Please return every record exactly as it appears.

## Data for review
::::::::::

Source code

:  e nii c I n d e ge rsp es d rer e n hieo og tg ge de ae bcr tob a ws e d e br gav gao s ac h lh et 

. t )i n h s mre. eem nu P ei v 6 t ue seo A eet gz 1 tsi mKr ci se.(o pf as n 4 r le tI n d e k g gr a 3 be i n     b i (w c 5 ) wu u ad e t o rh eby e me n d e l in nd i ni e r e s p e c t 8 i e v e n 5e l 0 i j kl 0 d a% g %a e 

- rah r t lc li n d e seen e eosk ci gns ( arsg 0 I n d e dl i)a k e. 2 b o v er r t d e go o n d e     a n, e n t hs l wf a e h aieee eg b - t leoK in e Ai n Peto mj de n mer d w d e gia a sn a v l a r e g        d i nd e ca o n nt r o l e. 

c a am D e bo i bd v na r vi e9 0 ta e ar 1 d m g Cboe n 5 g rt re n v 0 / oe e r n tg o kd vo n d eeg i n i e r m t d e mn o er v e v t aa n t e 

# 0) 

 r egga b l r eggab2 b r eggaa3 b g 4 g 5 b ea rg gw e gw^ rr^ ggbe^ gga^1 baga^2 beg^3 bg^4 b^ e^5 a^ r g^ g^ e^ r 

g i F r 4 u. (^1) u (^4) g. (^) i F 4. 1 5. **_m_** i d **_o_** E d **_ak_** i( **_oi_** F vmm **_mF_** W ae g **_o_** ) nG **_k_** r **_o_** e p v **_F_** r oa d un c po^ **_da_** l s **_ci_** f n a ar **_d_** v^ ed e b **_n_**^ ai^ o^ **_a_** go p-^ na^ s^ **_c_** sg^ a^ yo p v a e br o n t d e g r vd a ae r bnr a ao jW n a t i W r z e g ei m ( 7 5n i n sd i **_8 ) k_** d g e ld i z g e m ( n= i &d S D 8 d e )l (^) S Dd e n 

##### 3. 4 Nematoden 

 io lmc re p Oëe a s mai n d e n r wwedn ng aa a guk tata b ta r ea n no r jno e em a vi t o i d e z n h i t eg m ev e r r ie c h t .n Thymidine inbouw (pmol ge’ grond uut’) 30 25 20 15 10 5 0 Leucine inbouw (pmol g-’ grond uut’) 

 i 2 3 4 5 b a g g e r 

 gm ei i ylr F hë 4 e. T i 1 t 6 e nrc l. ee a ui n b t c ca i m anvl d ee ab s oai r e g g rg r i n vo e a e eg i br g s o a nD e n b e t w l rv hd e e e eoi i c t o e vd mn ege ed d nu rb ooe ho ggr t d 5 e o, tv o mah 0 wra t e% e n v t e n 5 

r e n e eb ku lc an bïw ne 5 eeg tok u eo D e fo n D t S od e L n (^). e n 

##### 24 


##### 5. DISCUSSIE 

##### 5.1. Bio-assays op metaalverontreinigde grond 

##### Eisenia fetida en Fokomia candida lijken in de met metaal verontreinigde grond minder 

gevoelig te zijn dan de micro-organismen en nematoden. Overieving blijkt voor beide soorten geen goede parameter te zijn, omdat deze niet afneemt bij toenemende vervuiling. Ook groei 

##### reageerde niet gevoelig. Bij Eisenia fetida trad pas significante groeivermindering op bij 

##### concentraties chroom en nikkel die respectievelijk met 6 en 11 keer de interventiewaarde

::::::::::

## Result below
Source code

:  e nii c I n d e ge rsp es d rer e n hieo og tg ge de ae bcr tob a ws e d e br gav gao s ac h lh et 

. t )i n h s mre. eem nu P ei v 6 t ue seo A eet gz 1 tsi mKr ci se.(o pf as n 4 r le tI n d e k g gr a 3 be i n     b i (w c 5 ) wu u ad e t o rh eby e me n d e l in nd i ni e r e s p e c t 8 i e v e n 5e l 0 i j kl 0 d a% g %a e 

- rah r t lc li n d e seen e eosk ci gns ( arsg 0 I n d e dl i)a k e. 2 b o v er r t d e go o n d e     a n, e n t hs l wf a e h aieee eg b - t leoK in e Ai n Peto mj de n mer d w d e gia a sn a v l a r e g        d i nd e ca o n nt r o l e. 

c a am D e bo i bd v na r vi e9 0 ta e ar 1 d m g Cboe n 5 g rt re n v 0 / oe e r n tg o kd vo n d eeg i n i e r m t d e mn o er v e v t aa n t e 

# 0) 

 r egga b l r eggab2 b r eggaa3 b g 4 g 5 b ea rg gw e gw^ rr^ ggbe^ gga^1 baga^2 beg^3 bg^4 b^ e^5 a^ r g^ g^ e^ r 

g i F r 4 u. (^1) u (^4) g. (^) i F 4. 1 5. **_m_** i d **_o_** E d **_ak_** i( **_oi_** F vmm **_mF_** W ae g **_o_** ) nG **_k_** r **_o_** e p v **_F_** r oa d un c po^ **_da_** l s **_ci_** f n a ar **_d_** v^ ed e b **_n_**^ ai^ o^ **_a_** go p-^ na^ s^ **_c_** sg^ a^ yo p v a e br o n t d e g r vd a ae r bnr a ao jW n a t i W r z e g ei m ( 7 5n i n sd i **_8 ) k_** d g e ld i z g e m ( n= i &d S D 8 d e )l (^) S Dd e n 

##### 3. 4 Nematoden 

 io lmc re p Oëe a s mai n d e n r wwedn ng aa a guk tata b ta r ea n no r jno e em a vi t o i d e z n h i t eg m ev e r r ie c h t .n Thymidine inbouw (pmol ge’ grond uut’) 30 25 20 15 10 5 0 Leucine inbouw (pmol g-’ grond uut’) 

 i 2 3 4 5 b a g g e r 

 gm ei i ylr F hë 4 e. T i 1 t 6 e nrc l. ee a ui n b t c ca i m anvl d ee ab s oai r e g g rg r i n vo e a e eg i br g s o a nD e n b e t w l rv hd e e e eoi i c t o e vd mn ege ed d nu rb ooe ho ggr t d 5 e o, tv o mah 0 wra t e% e n v t e n 5 

r e n e eb ku lc an bïw ne 5 eeg tok u eo D e fo n D t S od e L n (^). e n 

##### 24 


##### 5. DISCUSSIE 

##### 5.1. Bio-assays op metaalverontreinigde grond 

##### Eisenia fetida en Fokomia candida lijken in de met metaal verontreinigde grond minder 

gevoelig te zijn dan de micro-organismen en nematoden. Overieving blijkt voor beide soorten geen goede parameter te zijn, omdat deze niet afneemt bij toenemende vervuiling. Ook groei 

##### reageerde niet gevoelig. Bij Eisenia fetida trad pas significante groeivermindering op bij 

##### concentraties chroom en nikkel die respectievelijk met 6 en 11 keer de interventiewaarde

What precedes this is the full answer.